**Instructions to follow**
Below is some data. Retype exactly the lines starting at the one with "cx_px: 1124" and ending at the one with "f_number: 4.5".

(Camera metadata records)
################
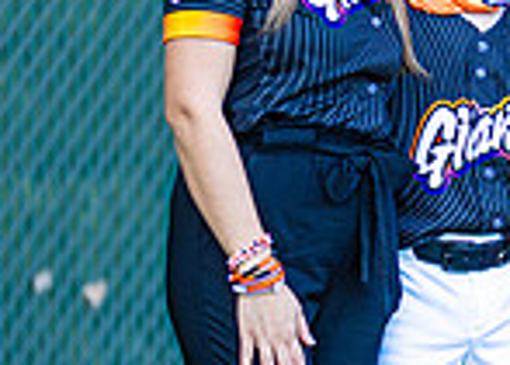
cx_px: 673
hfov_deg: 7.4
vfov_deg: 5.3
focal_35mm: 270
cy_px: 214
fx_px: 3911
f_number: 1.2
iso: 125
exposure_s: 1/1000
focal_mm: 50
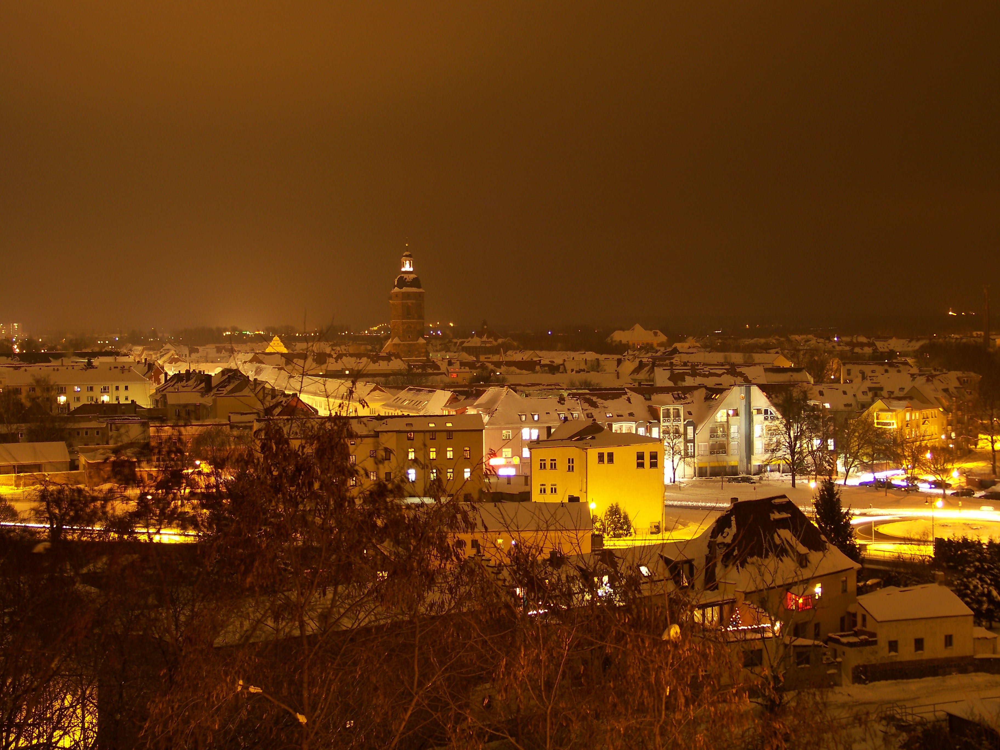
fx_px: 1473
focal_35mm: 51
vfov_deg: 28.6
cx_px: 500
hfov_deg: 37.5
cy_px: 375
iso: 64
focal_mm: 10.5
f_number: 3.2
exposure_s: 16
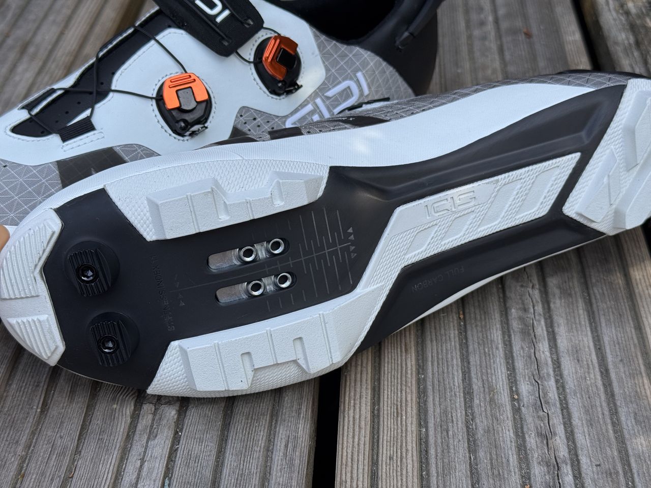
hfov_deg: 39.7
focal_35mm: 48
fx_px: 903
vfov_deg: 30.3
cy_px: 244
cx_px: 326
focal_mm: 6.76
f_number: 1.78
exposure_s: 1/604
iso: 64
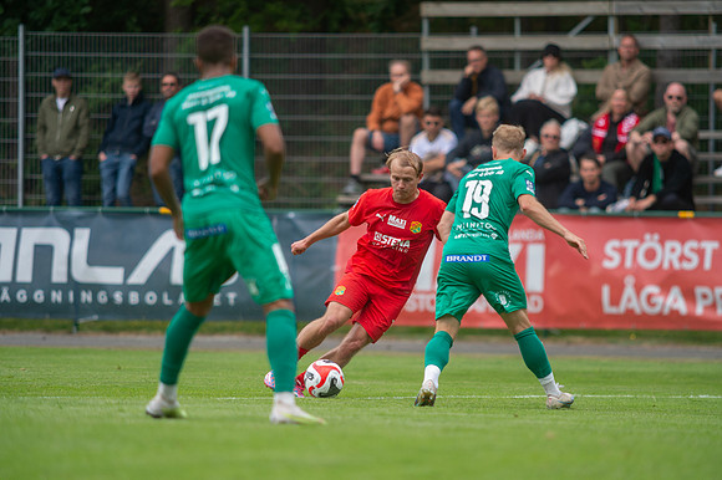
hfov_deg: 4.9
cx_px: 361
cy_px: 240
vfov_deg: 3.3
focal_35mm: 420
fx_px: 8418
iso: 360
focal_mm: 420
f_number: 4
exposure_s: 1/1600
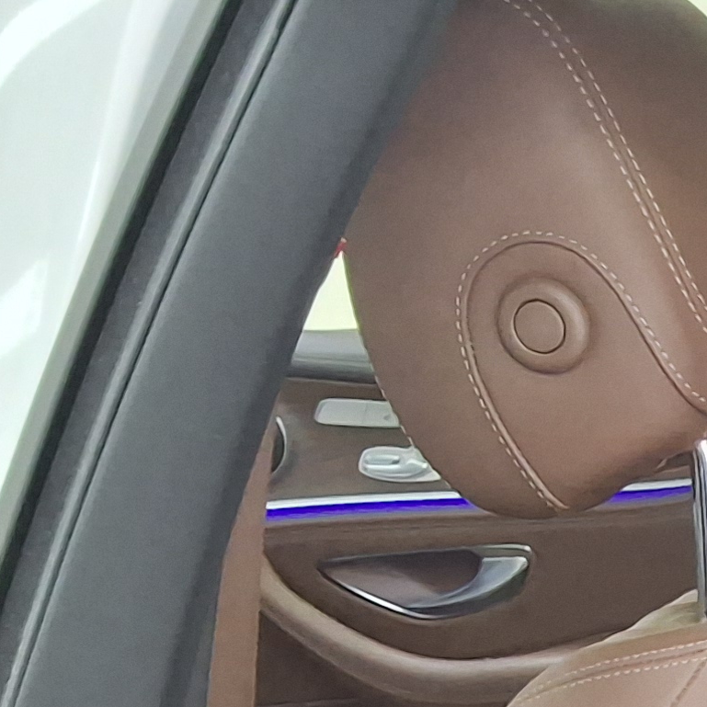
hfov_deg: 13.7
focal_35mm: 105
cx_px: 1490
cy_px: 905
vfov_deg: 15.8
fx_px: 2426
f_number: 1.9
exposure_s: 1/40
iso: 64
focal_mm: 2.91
################
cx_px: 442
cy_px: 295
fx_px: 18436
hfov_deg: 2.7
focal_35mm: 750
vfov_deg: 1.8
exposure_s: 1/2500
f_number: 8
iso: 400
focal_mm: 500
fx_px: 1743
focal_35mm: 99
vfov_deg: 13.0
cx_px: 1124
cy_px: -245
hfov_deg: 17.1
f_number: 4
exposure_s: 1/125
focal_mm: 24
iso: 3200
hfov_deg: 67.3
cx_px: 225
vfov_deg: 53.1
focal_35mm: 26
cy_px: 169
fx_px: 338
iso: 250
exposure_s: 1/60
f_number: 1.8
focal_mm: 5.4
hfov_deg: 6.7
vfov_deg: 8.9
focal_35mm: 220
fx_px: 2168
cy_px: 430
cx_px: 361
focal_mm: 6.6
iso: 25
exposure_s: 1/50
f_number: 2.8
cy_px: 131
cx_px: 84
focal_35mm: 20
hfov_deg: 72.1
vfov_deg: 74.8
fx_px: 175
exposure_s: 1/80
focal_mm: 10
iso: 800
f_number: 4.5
################
**Completed exercise**
cx_px: 1124
cy_px: -245
hfov_deg: 17.1
f_number: 4
exposure_s: 1/125
focal_mm: 24
iso: 3200
hfov_deg: 67.3
cx_px: 225
vfov_deg: 53.1
focal_35mm: 26
cy_px: 169
fx_px: 338
iso: 250
exposure_s: 1/60
f_number: 1.8
focal_mm: 5.4
hfov_deg: 6.7
vfov_deg: 8.9
focal_35mm: 220
fx_px: 2168
cy_px: 430
cx_px: 361
focal_mm: 6.6
iso: 25
exposure_s: 1/50
f_number: 2.8
cy_px: 131
cx_px: 84
focal_35mm: 20
hfov_deg: 72.1
vfov_deg: 74.8
fx_px: 175
exposure_s: 1/80
focal_mm: 10
iso: 800
f_number: 4.5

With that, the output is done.